As Chris Ware makes so abundantly clear in his outstanding (and bitterly accurate) cover illustrations, writers have always been a favorite topic of other writers. Their private foibles and public follies make ready fodder for gossip and snarky reviews. But, more than that, writers have always loved to tell (and write) stories about other writers. Sherwood Anderson slipped William Faulkner into his story “A Meeting South” as a lisping Southern drunkard named David. Jean Rhys took revenge on Ford Madox Ford—not once but twice—in transforming him into the manipulative Hugh Heidler in Quartet and the titular character of After Leaving Mr. Mackenzie. Saul Bellow turned the self-immolating poet Delmore Schwartz into the protagonist of Humboldt’s Gift.

The stories contained herein are of a slightly different strain. We asked each contributor to write a story in which a famous writer appears by name. Beyond that, we allowed for any angle. It could be a straightforward biographical narrative, such as Robert Walser’s “Kleist in Thon,” which recounts an actual journey of Heinreich von Kleist; an imagined (or even fantastic) tale, such as Allan Gurganus’s “Reassurance,” in which one of Walt Whitman’s soldier friends writes from heaven; or a humorous take, such as Ian Frazier’s “LGA/ORD,” in which Frazier riffs on Samuel Beckett’s claim that, had he not become a writer, he would have been an airline pilot.

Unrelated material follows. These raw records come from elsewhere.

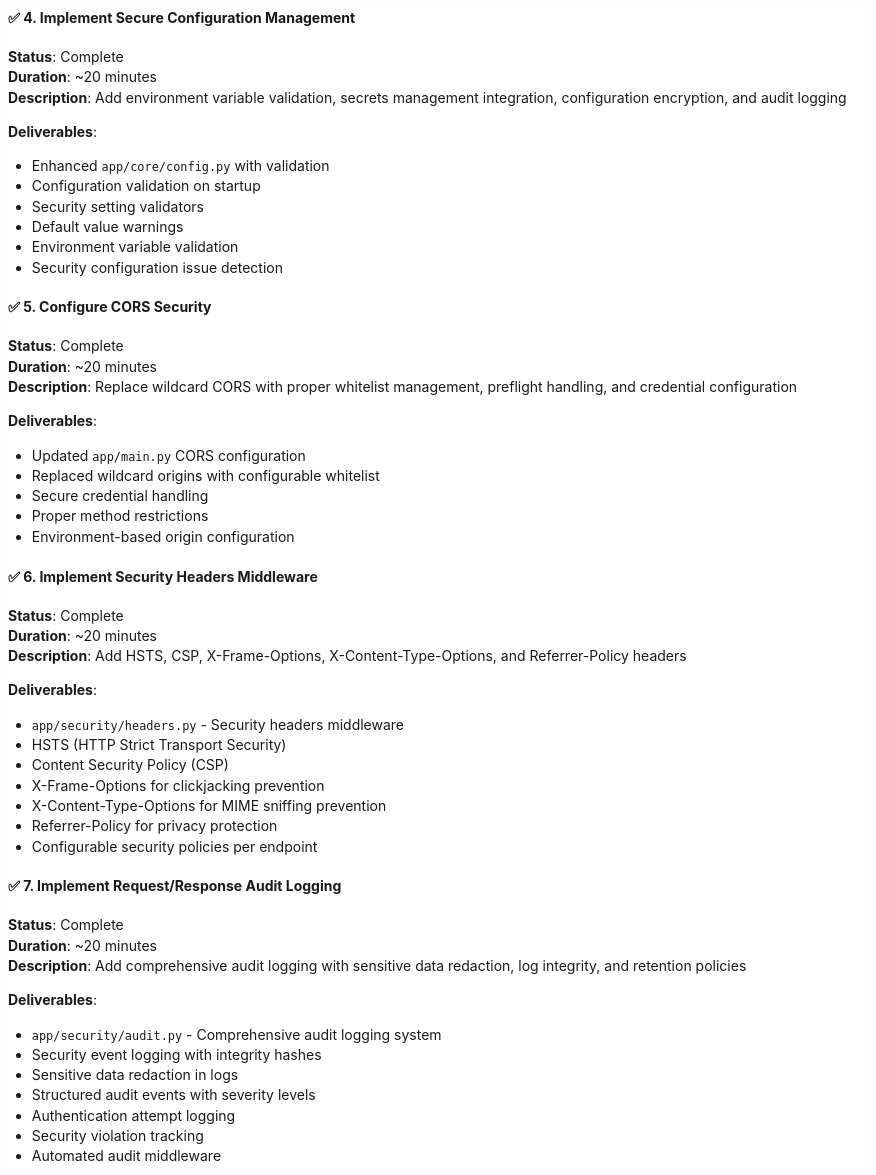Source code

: #### ✅ 4. Implement Secure Configuration Management
**Status**: Complete  
**Duration**: ~20 minutes  
**Description**: Add environment variable validation, secrets management integration, configuration encryption, and audit logging

**Deliverables**:
- Enhanced `app/core/config.py` with validation
- Configuration validation on startup
- Security setting validators
- Default value warnings
- Environment variable validation
- Security configuration issue detection

#### ✅ 5. Configure CORS Security
**Status**: Complete  
**Duration**: ~20 minutes  
**Description**: Replace wildcard CORS with proper whitelist management, preflight handling, and credential configuration

**Deliverables**:
- Updated `app/main.py` CORS configuration
- Replaced wildcard origins with configurable whitelist
- Secure credential handling
- Proper method restrictions
- Environment-based origin configuration

#### ✅ 6. Implement Security Headers Middleware
**Status**: Complete  
**Duration**: ~20 minutes  
**Description**: Add HSTS, CSP, X-Frame-Options, X-Content-Type-Options, and Referrer-Policy headers

**Deliverables**:
- `app/security/headers.py` - Security headers middleware
- HSTS (HTTP Strict Transport Security)
- Content Security Policy (CSP)
- X-Frame-Options for clickjacking prevention
- X-Content-Type-Options for MIME sniffing prevention
- Referrer-Policy for privacy protection
- Configurable security policies per endpoint

#### ✅ 7. Implement Request/Response Audit Logging
**Status**: Complete  
**Duration**: ~20 minutes  
**Description**: Add comprehensive audit logging with sensitive data redaction, log integrity, and retention policies

**Deliverables**:
- `app/security/audit.py` - Comprehensive audit logging system
- Security event logging with integrity hashes
- Sensitive data redaction in logs
- Structured audit events with severity levels
- Authentication attempt logging
- Security violation tracking
- Automated audit middleware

It was a challenging assignment, one we were unsure would yield fruit. But it did, and the results, which you now hold in hand, are amazingly varied—not in quality (they are, we think, uniformly wonderful), but in approach. In these pages: Edgar Allan Poe speaks at the instant of his death, Emily Dickinson takes the form of a near-future robot, Mario Puzo appears as an offstage Casanova who has made off with the bereaved protagonist’s wife, and Nathanael West drives his car into a time-travelling wreck. Some stories are photorealistic, others are halls of mirrors.

Collectively, they remind us of the importance of great fiction. Each takes us to a place no conventional biography could ever reach—a place of imagination, a place of interiority. Much as these writers mined the human condition for their work, they themselves remain brilliant enigmas. No amount of fact-finding and documenting could ever approximate with a real person the intimacy we experience with a fictional one. It is the great existential conundrum: How do we ever truly know another person? The elusive answer is why we read fiction in the first place.